Appendix I. Glossary

Analytical schema

A separate namespace for the metadata of analytical tables. Analytical schemas are similar to Postgres Pro schemas.

The metadata of analytical schemas is stored in the pga_schema metadata table.

For more information about working with analytical schemas, refer to Section 3.5.

Analytical table

A set of columns and rows with the OLAP data featuring a full history of data and table type updates.

Rows of analytical tables are stored as Parquet files in a storage. The metadata of analytical tables is stored in the pga_table metadata table.

For more information about working with analytical tables, refer to Section 3.3.

Analytical table type

An ordered set of analytical table columns consisting of their names, types, and constraints. The analytical table type is updated when working with columns.

Analytical table view

A Postgres Pro view that provides users with a set of analytical table columns and rows. Views use the metadata of analytical tables from the pgpro_metastore catalog to effectively execute analytical queries with partition pruning and predicate pushdown.

For more information about creating analytical table views, refer to Section 3.3.3.

Extract, Transform, Load (ETL) operation

An operation that extracts, transforms, or loads the OLAP data of analytical tables. Currently, pgpro_metastore supports the following ETL operations:

Heap table

A standard Postgres Pro table.

Parquet

An open-source binary file format designed for storing and processing large amounts of data. The data is organized in columns rather than rows. This columnar structure allows executing analytical queries faster because only the required columns are scanned, reducing the amount of processed data. The Parquet format also supports compression and encoding, such as column compression, dictionary encoding, and run-length encoding (RLE) to decrease the file size.

pgpro_metastore stores the OLAP data as Parquet files.

The information about Parquet files is stored in pga_data_file, pga_files_scheduled_for_deletion, and pga_file_partition_value metadata tables.

For more information about the Parquet format, refer to https://parquet.apache.org.

Partition

A group of Parquet files created according to partitioning criteria, such as specific column values or ranges of column values. Each analytical table has at least one partition. Additional partitions can be performed in one of the following ways:

  • automatically as the size limit for Parquet files in a partition is reached

  • according to partitioning criteria

Partitioning

The process of distributing the OLAP data of analytical tables between Parquet files based on column values. Partitioning is performed in a way that optimizes the execution time of queries to analytical tables and allows using predicate pushdown to exclude from scanning Parquet files that do not meet query conditions. Analytical tables can be repartitioned at any time.
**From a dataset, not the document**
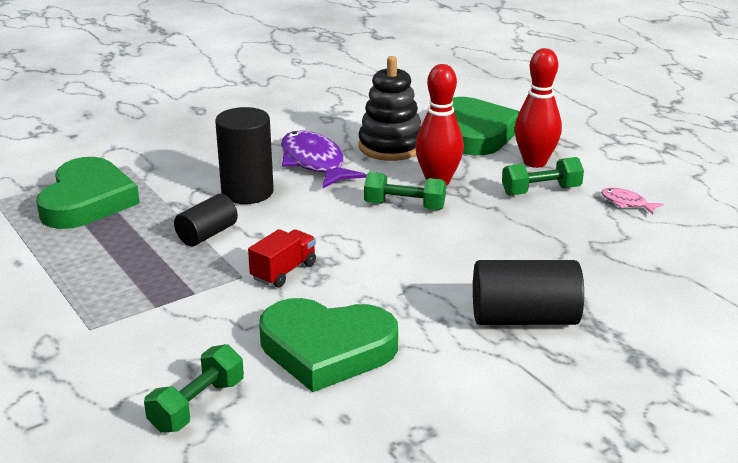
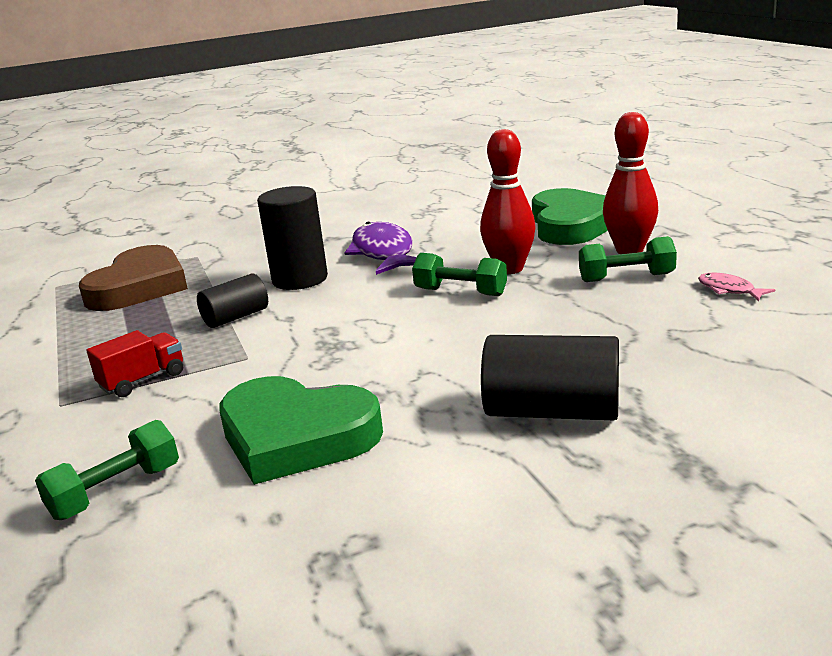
camera: 15 degrees right, 5 degrees down
green heart [36,157,140,229] -> brown heart [79,245,188,311]
red truck [248,229,316,288] -> red truck moved to [86,330,183,397]
black stacking toy [358,56,421,161] -> none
Currently, only hive partitioning provided by DuckDB is supported.

pgpro_metastore catalog

The axe_catalog schema where metadata tables are stored. It can be created on the pgpro_metastore server or on a separate server.

pgpro_metastore objects

Main pgpro_metastore entities to which access privileges can be granted:

Shared directory

A storage directory where Parquet files are located when adding and exporting the OLAP data from analytical tables.

The metadata of shared directories is stored in the pga_folder metadata table.

For more information about shared directories, refer to Section 3.6.

Snapshot

An entity used for supporting the temporality of pgpro_metastore by keeping the history of OLAP data and metadata updates. All user actions result in snapshot creation, and each snapshot is associated with a single update.

A specific instance of snapshot usage is snapshots of an analytical table. They reflect the state of the analytical table, including its OLAP data, name, and type at a particular moment in time. Analytical tables are updated in transactions, and a separate snapshot is created for each update. You can restore analytical tables to any state provided that the OLAP data of the analytical table was not deleted using the expire_snapshot ETL operation.

The metadata of snapshots is stored in the pga_snapshot metadata table.

For snapshot usage examples, refer to Appendix H.

Storage

Physical location of Parquet files and shared directories. Postgres Pro AXE supports local, network, and S3 storages.

S3 (Simple Storage Service) storages are cloud storages for any type of data that can be accessed via API. The data is stored as objects inside buckets (containers) with unique IDs and the metadata, such as type, creation date and time, as well as access privileges. The main advantages of such storages are their scalability, flexibility, and accessibility from anywhere using the internet.

The metadata of storages is stored in the pga_storage metadata table.

For more information about working with storages, refer to Section 3.2.

Universal Resource Identifier (URI)

A connection string for the storage that contains information required to initialize the data storage layer. It consists of the connection prefix (i.e., 'file://', 's3://'), network address, port number, and path. In addition, the S3 bucket name, storage region, and protocol can be specified.